The best – and best-value – show of modern painting in London right now is not the overblown and distinctly patchy Manet: Portraying Life at the Royal Academy (until 14 April; entrance fee £15). Rather, it is Becoming Picasso: Paris 1901 at The Courtauld Gallery (until 26 May; entrance £6, for which you also get access to Courtauld’s many other masterpieces). You can get a sense of the show from this video with curator Dr Barnaby Wright, and as critics have notes, it’s glorious. Alastair Sooke for the Telegraph called it ‘a tight, compelling and beautifully installed exhibition’; for Brian Sewell writing for the Evening Standard, it is ‘a formidable exhibition, didactic, intense and moving’; Jonathan Jones for the Guardian describes the show as ‘scintillating’. But perhaps not quite enough has been made of just how exemplary this is as a perfectly-formed and small exhibition.
The 18 works in Becoming Picasso: Paris 1901 are installed in just two rooms. Although you will know several of them from reproductions, most have come from private sources or comparatively hard-to-see (because in Russia, for example) museum collections. There are by anyone’s criteria a very high proportion of masterpieces, but on Friday afternoon one work stood out for me as a blazing canvas of supreme confidence and achievement: Self-portrait (Yo Picasso),which was one of three major self-portraits (there is another in the show) that Picasso painted in 1901.
The argument of the show is that 1901 is the year in which Picasso became Picasso, or at least that this is when his modernist maturity began. He was just 19, and after a short time in Madrid he spent much of the year in the French capital. The dealer Vollard gave him a successful show in the summer, but the later months of the year saw him responding to the suicide in February of his friend Casagemas. His melancholy images of low-life characters from this time are taken to be the first of what art historians call Picasso’s Blue period.
What the show does – and what all exhibitions of course should do, except that too many fall short – is encourage and prod and seduce you to look, and to look in a fierce and focussed manner, at the paintings on the wall. There is a sufficient number of these to be immensely satisfying (especially when they are of this quality) but not so many as to be overwhelming.
The show has an argument but this never feels reductive – the works have more than enough room to breathe and live and glow within the outlines of a lightly sketched but nonetheless revealing historical context. (For more, I recommend the relevant three chapters of the first volume of John Richardson glorious biography, A Life of Picasso, volume 1, 1889-1906.)
The space is just right too.
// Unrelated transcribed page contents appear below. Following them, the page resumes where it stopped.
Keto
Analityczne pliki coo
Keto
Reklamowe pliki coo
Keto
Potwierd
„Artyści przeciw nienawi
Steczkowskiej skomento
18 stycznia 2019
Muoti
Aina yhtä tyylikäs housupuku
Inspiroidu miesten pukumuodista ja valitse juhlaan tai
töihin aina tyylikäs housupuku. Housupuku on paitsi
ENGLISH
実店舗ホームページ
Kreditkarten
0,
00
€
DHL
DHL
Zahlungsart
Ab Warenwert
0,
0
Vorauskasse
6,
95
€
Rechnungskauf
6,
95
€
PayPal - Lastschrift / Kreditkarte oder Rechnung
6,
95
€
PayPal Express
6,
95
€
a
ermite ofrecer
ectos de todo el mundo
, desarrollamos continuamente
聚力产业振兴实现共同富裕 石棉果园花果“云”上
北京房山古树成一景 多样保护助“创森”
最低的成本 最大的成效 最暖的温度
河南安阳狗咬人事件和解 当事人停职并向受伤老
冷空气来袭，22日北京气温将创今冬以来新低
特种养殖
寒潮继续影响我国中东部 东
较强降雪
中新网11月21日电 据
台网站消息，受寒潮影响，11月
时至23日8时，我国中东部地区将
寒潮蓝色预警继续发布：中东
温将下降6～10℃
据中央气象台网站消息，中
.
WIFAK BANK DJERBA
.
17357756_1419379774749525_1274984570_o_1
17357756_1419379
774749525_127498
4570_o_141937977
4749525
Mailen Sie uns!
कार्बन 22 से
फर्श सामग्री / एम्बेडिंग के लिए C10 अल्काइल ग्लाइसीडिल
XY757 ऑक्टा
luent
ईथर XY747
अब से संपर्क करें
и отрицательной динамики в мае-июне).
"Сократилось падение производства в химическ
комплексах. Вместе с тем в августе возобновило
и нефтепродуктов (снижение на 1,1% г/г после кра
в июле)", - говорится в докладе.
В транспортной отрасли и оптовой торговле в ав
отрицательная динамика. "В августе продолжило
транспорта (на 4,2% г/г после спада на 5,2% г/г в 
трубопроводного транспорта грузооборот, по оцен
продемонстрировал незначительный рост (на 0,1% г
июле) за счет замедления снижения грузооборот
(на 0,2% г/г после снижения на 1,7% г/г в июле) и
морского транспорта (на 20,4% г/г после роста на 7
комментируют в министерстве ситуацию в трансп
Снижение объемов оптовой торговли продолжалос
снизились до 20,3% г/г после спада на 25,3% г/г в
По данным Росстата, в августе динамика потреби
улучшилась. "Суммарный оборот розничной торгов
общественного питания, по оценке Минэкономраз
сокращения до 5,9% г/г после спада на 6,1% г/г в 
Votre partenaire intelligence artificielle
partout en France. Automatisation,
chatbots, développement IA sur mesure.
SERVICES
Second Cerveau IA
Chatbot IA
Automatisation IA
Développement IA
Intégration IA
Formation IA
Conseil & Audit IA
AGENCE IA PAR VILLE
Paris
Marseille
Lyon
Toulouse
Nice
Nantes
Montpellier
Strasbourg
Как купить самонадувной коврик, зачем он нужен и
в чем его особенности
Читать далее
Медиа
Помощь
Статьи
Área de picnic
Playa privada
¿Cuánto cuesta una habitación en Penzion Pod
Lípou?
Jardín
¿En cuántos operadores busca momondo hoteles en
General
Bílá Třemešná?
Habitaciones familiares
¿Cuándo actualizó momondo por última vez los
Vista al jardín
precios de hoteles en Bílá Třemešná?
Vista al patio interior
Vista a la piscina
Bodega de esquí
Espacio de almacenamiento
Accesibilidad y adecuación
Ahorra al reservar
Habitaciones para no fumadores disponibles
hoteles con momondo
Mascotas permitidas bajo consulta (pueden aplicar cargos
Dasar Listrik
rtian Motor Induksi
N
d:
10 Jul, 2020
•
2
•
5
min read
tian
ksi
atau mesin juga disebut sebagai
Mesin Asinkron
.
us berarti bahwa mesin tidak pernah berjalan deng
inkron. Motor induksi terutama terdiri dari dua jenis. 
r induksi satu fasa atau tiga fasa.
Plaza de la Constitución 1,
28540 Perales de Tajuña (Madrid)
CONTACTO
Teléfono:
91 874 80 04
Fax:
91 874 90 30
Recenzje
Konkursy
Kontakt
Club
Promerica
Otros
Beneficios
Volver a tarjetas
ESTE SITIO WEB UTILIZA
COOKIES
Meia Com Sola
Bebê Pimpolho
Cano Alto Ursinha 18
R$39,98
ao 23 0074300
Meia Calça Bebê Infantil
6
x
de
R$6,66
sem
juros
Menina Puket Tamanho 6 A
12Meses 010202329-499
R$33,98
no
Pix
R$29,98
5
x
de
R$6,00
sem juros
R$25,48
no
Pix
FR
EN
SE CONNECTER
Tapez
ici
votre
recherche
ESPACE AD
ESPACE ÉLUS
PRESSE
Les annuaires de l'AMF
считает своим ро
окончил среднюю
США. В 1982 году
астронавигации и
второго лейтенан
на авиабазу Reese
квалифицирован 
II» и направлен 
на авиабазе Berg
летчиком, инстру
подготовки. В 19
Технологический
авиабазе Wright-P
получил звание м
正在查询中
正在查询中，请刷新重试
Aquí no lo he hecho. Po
At the Royal Academy the Manets, and certainly the great ones, are stretched across too many looming spaces, whereas at the Courtauld there seems to be both an intensity to the two rooms and also a wonderful sense of expansiveness. Had the second room on Friday not been quite so dominated a circle of county ladies assembling their social lives on their mobiles, my visit would have had a sense of perfection that I find rare in my gallery-going. I will most certainly be back (and with a little luck, the ladies will not be).